Fuera metralletas

Durante un tiempo parecía obligado pensar que si tus fotos no eran buenas al menos servían para documentar los años de tu vida en la calle. Se tiraba con cámaras analógicas, la película valía un dinero, el revelado también y se disparaba lo justo o sólo un poco más. En días de poca actividad un carrete duraba semanas puesto en la cámara.
Algún fotógrafo brutal de entonces podía decirte: ‘He vuelto del Rocío con tres mil negativos‘ y te quedabas pasmado, pensando en lo bueno que había que ser para darle tanto al gatillo (y en el pastizal que se había gastado). La cosa se equilibró el día que supe que HCB usaba muy poca película, que se tiraba días enteros sin apretar el disparador, que a menudo se encontraban en el mismo rollo dos o tres fotos de las que todos conocemos. Empecé a pensar que no era necesario ametrallar a la gente, que había que disparar lo justo, especialmente cuando sabes que la primera foto de la serie suele ser la buena, la que mejor representa tu reacción ante lo que viste.

Con lo digital la duda se ha resuelto a favor de los ametrallamientos: disparar sale gratis y hasta las cámaras más sencillas poseen funciones multidisparo. La última es que también se puede grabar vídeo en alta definición con ellas y Canon ha enseñado en la última Photokina un prototipo que sólo filma y el fotógrafo escoge la imagen después. Lo digo abiertamente: no me interesa nada ese desarrollo de la fotografía, una imagen en dos dimensiones debe ser compuesta (encuadrada) desde el principio, sin confiar en que el azar depare más tarde -mientras revisamos el vídeo- otras opciones. Claro que ese ‘más tarde‘ es simplemente una gracia y un tributo con más voluntad que convicción. Puertas al campo.

No hace mucho veía un documental sobre las revueltas estudiantiles en Irán tras las últimas elecciones. Y su brutal represión, claro, por los sicarios de Ajmanideyad, peligroso político con cara de cabrero taimado. Las mejores imágenes de aquel documental provenían de los teléfonos móviles de los propios estudiantes, imágenes quietas y en movimiento.
En otras palabras: el mundo se está documentando como nunca antes se ha hecho. Pase lo que pase se están disparando centenares, tal vez miles de cámaras digitales pegadas a un teléfono.
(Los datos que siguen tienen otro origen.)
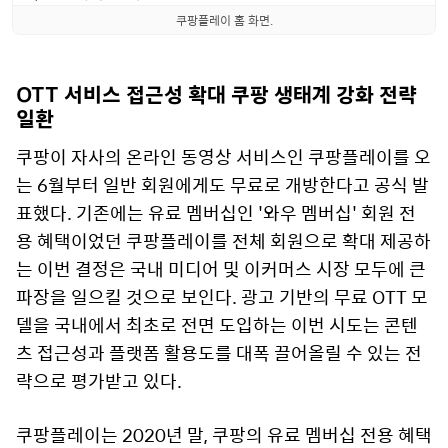
쿠팡플레이 홈 화면.
OTT 서비스 접근성 확대 쿠팡 생태계 강화 전략
일환
쿠팡이 자사의 온라인 동영상 서비스인 쿠팡플레이를 오
는 6월부터 일반 회원에게도 무료로 개방한다고 공식 발
표했다. 기존에는 유료 멤버십인 '와우 멤버십' 회원 전
용 혜택이었던 쿠팡플레이를 전체 회원으로 확대 제공하
는 이번 결정은 국내 미디어 및 이커머스 시장 모두에 큰
파장을 일으킬 것으로 보인다. 광고 기반의 무료 OTT 모
델을 국내에서 최초로 전면 도입하는 이번 시도는 콘텐
츠 접근성과 플랫폼 활용도를 대폭 끌어올릴 수 있는 전
략으로 평가받고 있다.
쿠팡플레이는 2020년 말, 쿠팡의 유료 멤버십 전용 혜택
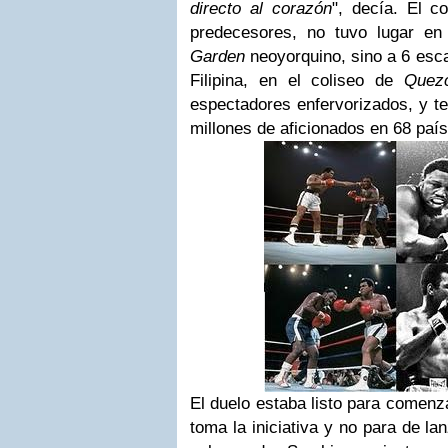
directo al corazón
", decía.
El co
predecesores, no tuvo lugar en
Garden
neoyorquino, sino a 6 esca
Filipina, en el coliseo de
Quez
espectadores enfervorizados, y te
millones de aficionados en 68 país
El duelo estaba listo para comenza
toma la iniciativa y no para de la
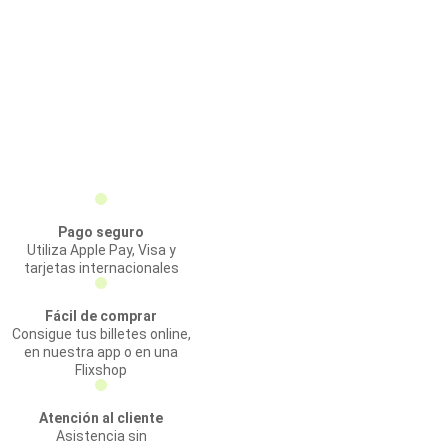
Pago seguro
Utiliza Apple Pay, Visa y
tarjetas internacionales
Fácil de comprar
Consigue tus billetes online,
en nuestra app o en una
Flixshop
Atención al cliente
Asistencia sin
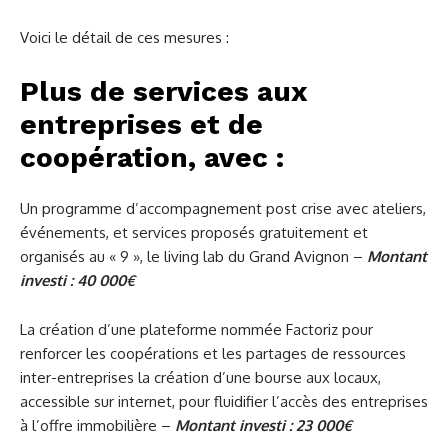
Voici le détail de ces mesures :
Plus de services aux
entreprises et de
coopération, avec :
Un programme d’accompagnement post crise avec ateliers,
événements, et services proposés gratuitement et
organisés au « 9 », le living lab du Grand Avignon –
Montant
investi : 40 000€
La création d’une plateforme nommée Factoriz pour
renforcer les coopérations et les partages de ressources
inter-entreprises la création d’une bourse aux locaux,
accessible sur internet, pour fluidifier l’accès des entreprises
à l’offre immobilière –
Montant investi : 23 000€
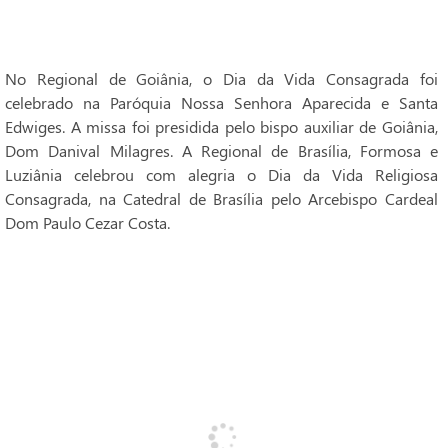
No Regional de Goiânia, o Dia da Vida Consagrada foi
celebrado na Paróquia Nossa Senhora Aparecida e Santa
Edwiges. A missa foi presidida pelo bispo auxiliar de Goiânia,
Dom Danival Milagres. A Regional de Brasília, Formosa e
Luziânia celebrou com alegria o Dia da Vida Religiosa
Consagrada, na Catedral de Brasília pelo Arcebispo Cardeal
Dom Paulo Cezar Costa.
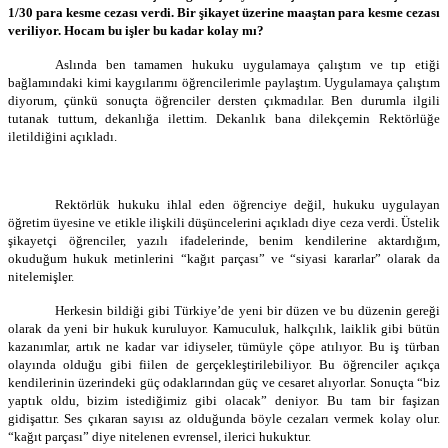
1/30 para kesme cezası verdi. Bir şikayet üzerine maaştan para kesme cezası
veriliyor. Hocam bu işler bu kadar kolay mı?
Aslında ben tamamen hukuku uygulamaya çalıştım ve tıp etiği
bağlamındaki kimi kaygılarımı öğrencilerimle paylaştım. Uygulamaya çalıştım
diyorum, çünkü sonuçta öğrenciler dersten çıkmadılar. Ben durumla ilgili
tutanak tuttum, dekanlığa ilettim. Dekanlık bana dilekçemin Rektörlüğe
iletildiğini açıkladı.
Rektörlük hukuku ihlal eden öğrenciye değil, hukuku uygulayan
öğretim üyesine ve etikle ilişkili düşüncelerini açıkladı diye ceza verdi. Üstelik
şikayetçi öğrenciler, yazılı ifadelerinde, benim kendilerine aktardığım,
okuduğum hukuk metinlerini “kağıt parçası” ve “siyasi kararlar” olarak da
nitelemişler.
Herkesin bildiği gibi Türkiye’de yeni bir düzen ve bu düzenin gereği
olarak da yeni bir hukuk kuruluyor. Kamuculuk, halkçılık, laiklik gibi bütün
kazanımlar, artık ne kadar var idiyseler, tümüyle çöpe atılıyor. Bu iş türban
olayında olduğu gibi fiilen de gerçekleştirilebiliyor. Bu öğrenciler açıkça
kendilerinin üzerindeki güç odaklarından güç ve cesaret alıyorlar. Sonuçta “biz
yaptık oldu, bizim istediğimiz gibi olacak” deniyor. Bu tam bir faşizan
gidişattır. Ses çıkaran sayısı az olduğunda böyle cezaları vermek kolay olur.
“kağıt parçası” diye nitelenen evrensel, ilerici hukuktur.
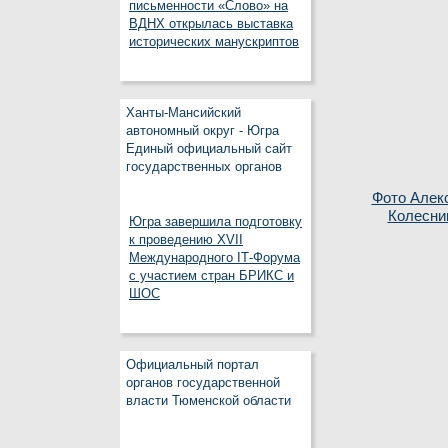
письменности «Слово» на
ВДНХ открылась выставка
исторических манускриптов
Ханты-Мансийский
автономный округ - Югра
Единый официальный сайт
государственных органов
Фото Алек
Колесни
Югра завершила подготовку
к проведению XVII
Международного IT‑Форума
с участием стран БРИКС и
ШОС
Официальный портал
органов государственной
власти Тюменской области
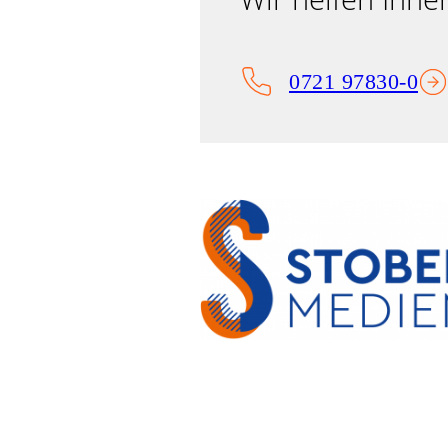
0721 97830-0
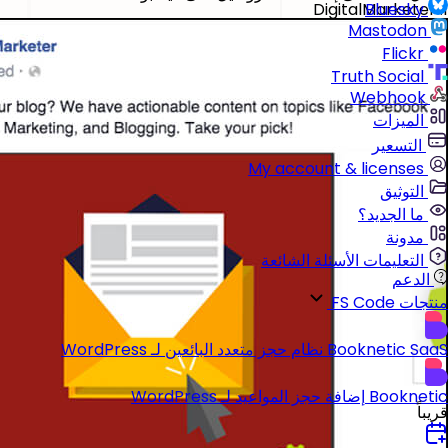
1. DigitalMarketer
Bluesky
Mastodon
Flickr
Truth Social
Webhook
الميزات
التسعير
My account & licenses
التوثيق
ما الجديد؟
مدونة
التعليمات الأسئلة الشائعة
الدعم
منتجات FS Code
Booknetic SaaS
نظام حجز متعدد البائعين لـ WordPress
Booknetic
إضافة حجز المواعيد لـ WordPress
قريباً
Con que sólo se salve el diez por ciento de lo que se dispara vamos más que cumplidos.

Ayer, día de los Difuntos, subí al cementerio con una cámara discreta, como hago cada año que me pilla la fecha en el pueblo. La situación no depara fotos espectaculares ni demasiado elocuentes pero es un material acumulable que -piensa uno- algún día puede adquirir sentido. El día estaba bueno, soleado y azulón, y los turistas agobiaban las plazas y callejuelas. Todos llevaban cámaras digitales de esos modelos super-zoom que las grandes marcas han puesto a la venta por menos de mil euros. Todos fotografían las mismas cosas, lo previsible, lo que creen haber mirado antes que nadie o esa otra manía -tan humana por otro lado- del ‘yo estuve aquí‘. Por suerte es una actividad inocente e inocua que no daña los monumentos, de las pocas que hacemos que pueden lucir tales calificativos.

¿Documentar la realidad? ¿Qué realidad? Una buena foto la hace cualquiera. Como decía un fotógrafo de Cuenca del que yo hacía broma cuando era joven e insolente, ‘eso es estar allí’. Ahora hay gente con sus cañones y móviles ametrallando todos los ‘allí‘ posibles. Pasemos a otra cosa.